The market held 1780 yesterday, closing just above it. Volume was low on the equity side, but higher in the e-mini. Technically the market can reverse here and run to new highs, but 1773.44 remains an important hard stop for this scenario.
Elsewhere I'm noticing two very interesting things:
1) ARTFLOP
Bloomberg Businessweek reports that Lady Gaga's new album, ARTPOP, is not selling. Since Lady Gaga's fame has ridden the market rally since 2009, this is an important socionomic indicator that her 15 minutes of fame are nearing an end, and, by extension, the markets may soon follow.

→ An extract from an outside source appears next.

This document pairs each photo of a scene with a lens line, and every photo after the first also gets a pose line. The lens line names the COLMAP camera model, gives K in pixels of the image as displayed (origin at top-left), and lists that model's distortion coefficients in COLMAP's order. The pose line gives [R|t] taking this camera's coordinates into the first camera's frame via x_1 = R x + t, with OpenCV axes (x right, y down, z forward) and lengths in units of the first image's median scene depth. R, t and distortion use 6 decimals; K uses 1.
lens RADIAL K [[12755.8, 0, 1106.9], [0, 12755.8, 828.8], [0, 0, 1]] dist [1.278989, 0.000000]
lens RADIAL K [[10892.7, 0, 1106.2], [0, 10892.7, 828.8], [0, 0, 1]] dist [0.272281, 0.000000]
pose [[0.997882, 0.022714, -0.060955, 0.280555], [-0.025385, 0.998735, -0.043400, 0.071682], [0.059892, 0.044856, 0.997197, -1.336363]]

Despite the breathless headlines reporting record sales of some art works, the big picture tells a different story: art is not keeping up.

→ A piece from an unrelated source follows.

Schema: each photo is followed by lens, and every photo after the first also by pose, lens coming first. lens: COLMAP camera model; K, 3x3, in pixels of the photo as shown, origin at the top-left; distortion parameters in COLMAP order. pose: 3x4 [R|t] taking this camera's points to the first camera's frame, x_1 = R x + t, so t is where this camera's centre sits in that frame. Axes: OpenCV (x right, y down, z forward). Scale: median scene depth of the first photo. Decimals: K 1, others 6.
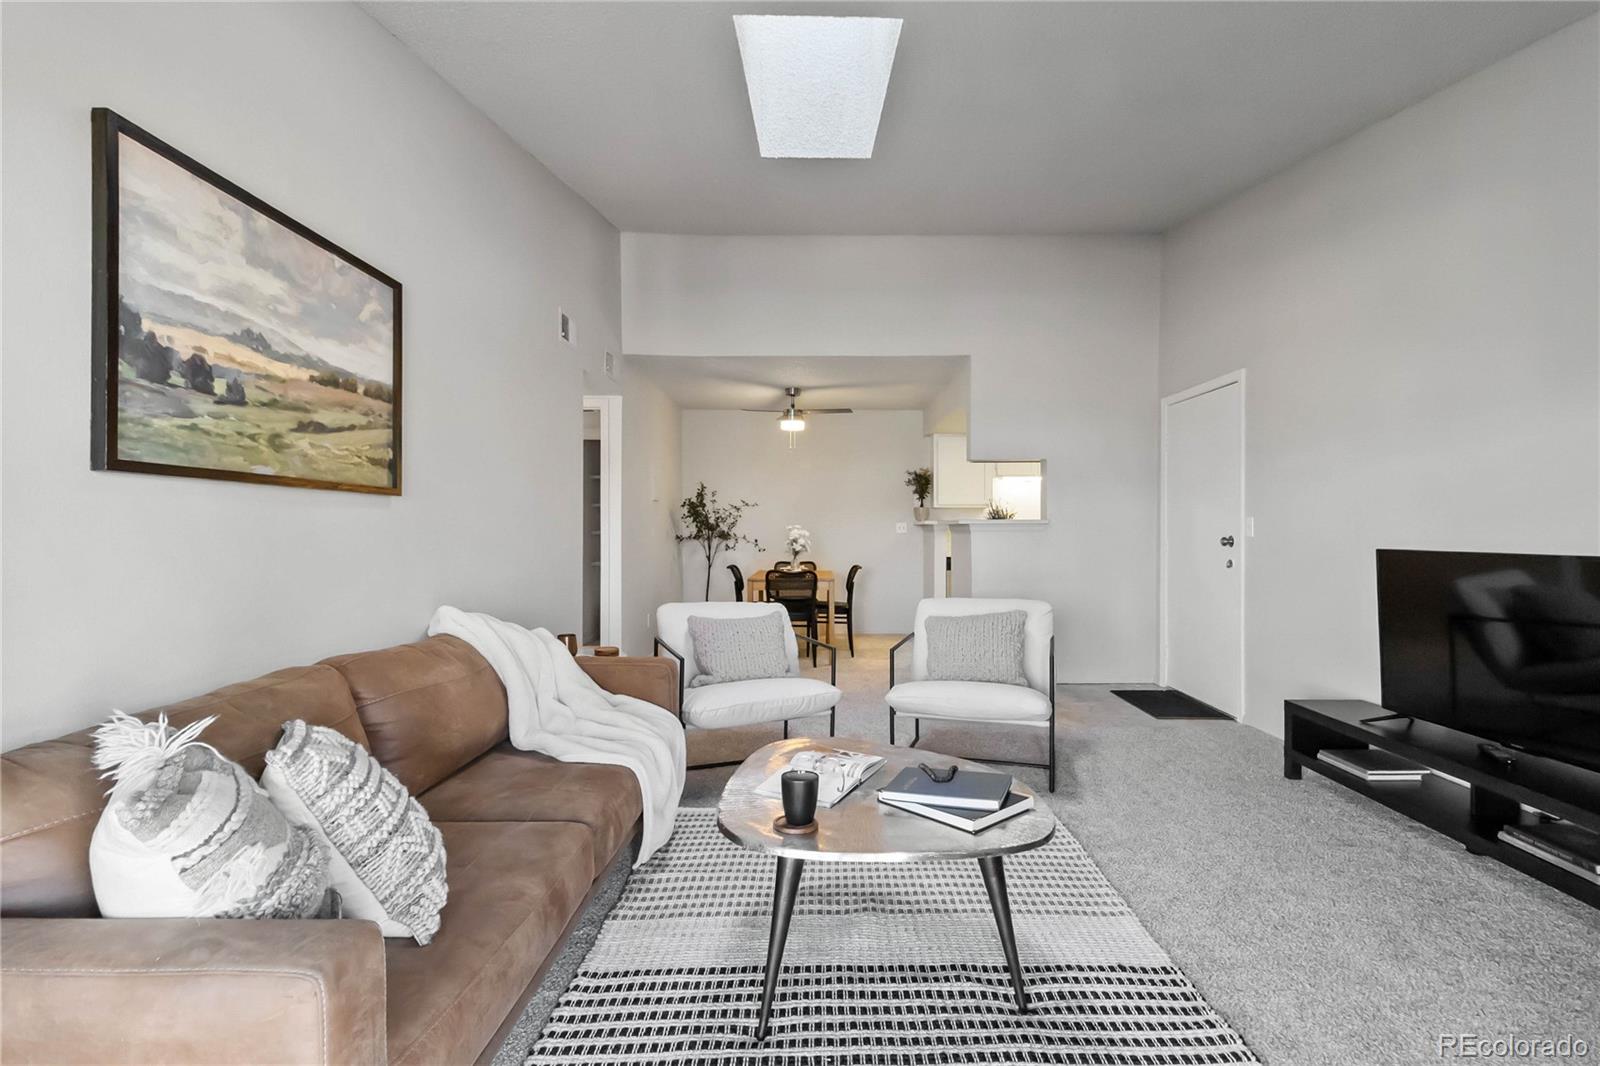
lens RADIAL K [[763.5, 0, 813.9], [0, 763.5, 529.2], [0, 0, 1]] dist [0.006258, 0.000592]
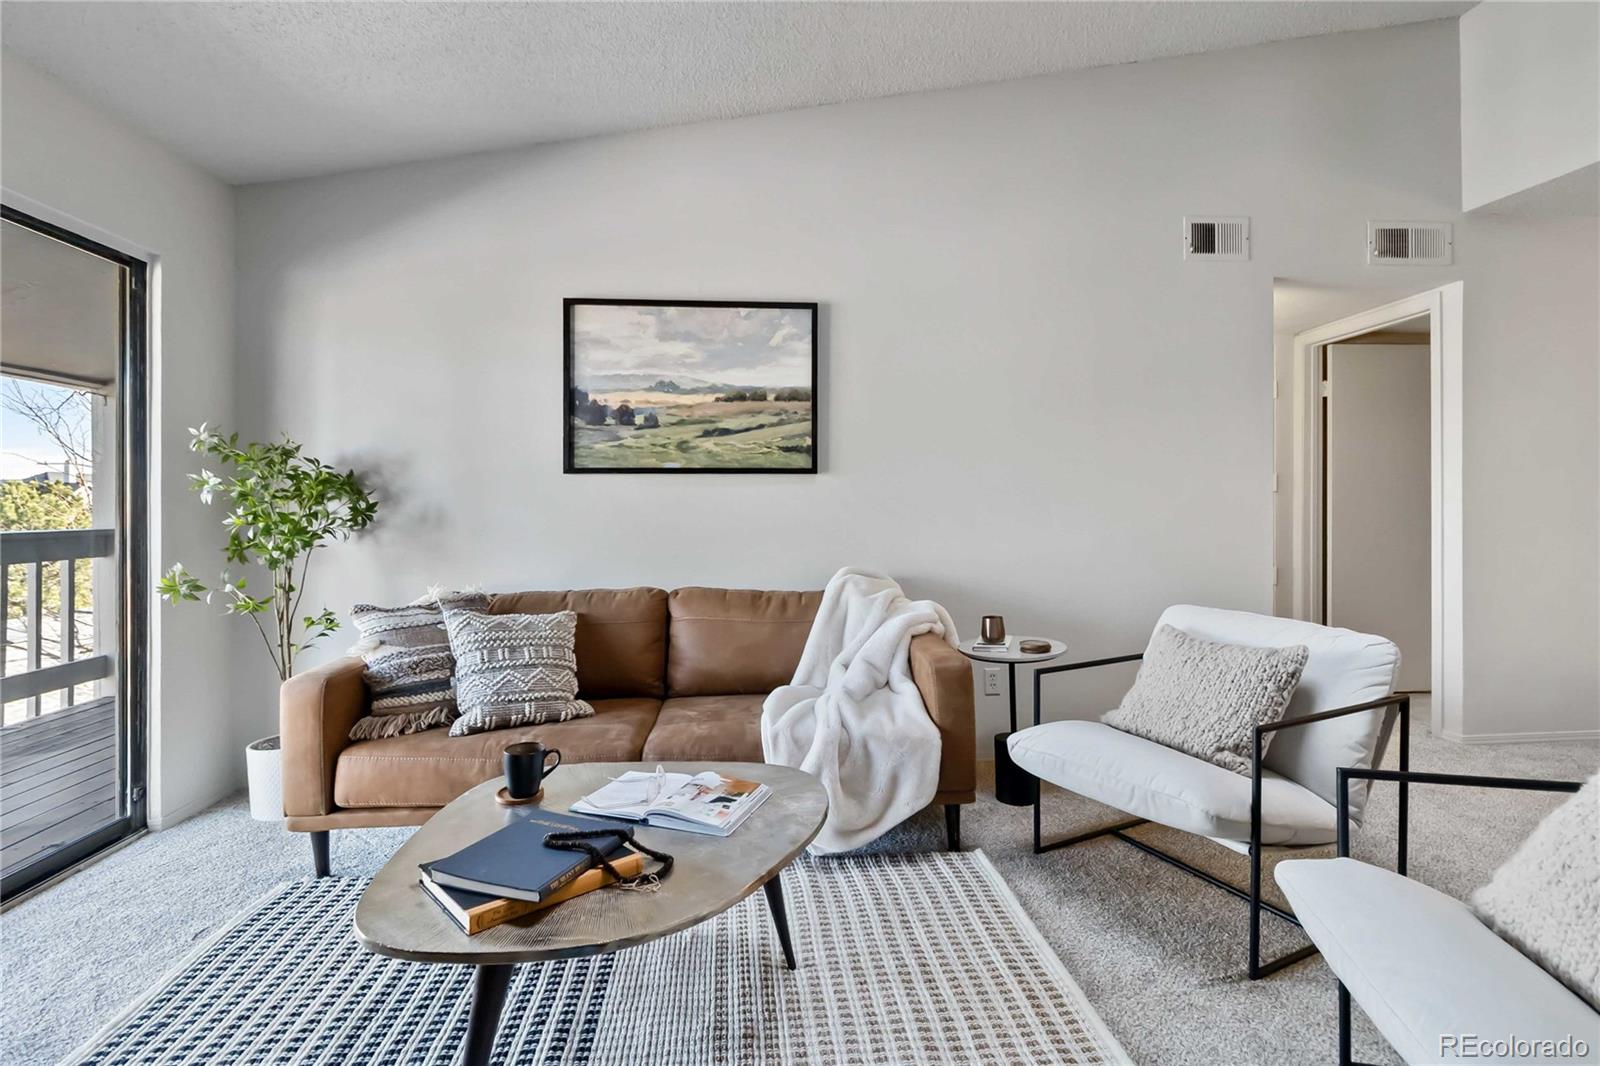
lens RADIAL K [[763.5, 0, 813.9], [0, 763.5, 529.2], [0, 0, 1]] dist [0.006258, 0.000592]
pose [[0.076773, 0.001733, -0.997047, 0.898884], [0.009506, 0.999952, 0.002470, 0.056679], [0.997003, -0.009668, 0.076753, 1.153545]]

THE MEI MOSES® FAMILY OF ART INDEXES©
IMPROVING OCTOBER AUCTION SALE RESULTS MOVES WORLD ART AUCTION MARKET SLIGHTLY AHEAD OF SEPTEMBER RESULTS BUT IT REMAINS IN THE RED ON A YEAR TO DATE BASIS. U.S. EQUITY INDEXES REMAIN AT THEIR ALL TIME HIGHS AND EASILY OUTPERFORM ART.
2) What could be the real reason behind the increased Taper talk by the Fed:
PBOC Says No Longer in China’s Interest to Increase Reserves
Central banks around the world have become the buyer of last resort when it comes to their countries' bond market debt. It's happening with the ECB -- Greek, Italian, Spanish, and Portuguese bond yields are lower than they would be on the open market because the ECB is buying them. The problem is, hardly anyone else is doing so.
Same with the BOJ. Abenomics appears to work -- to journalists. But to bond traders, the farce is apparent.
The same could be starting to happen with the Fed. Without China pegging its currency to ours in a Faustian bargain, the Fed could find itself painted in a corner very fast.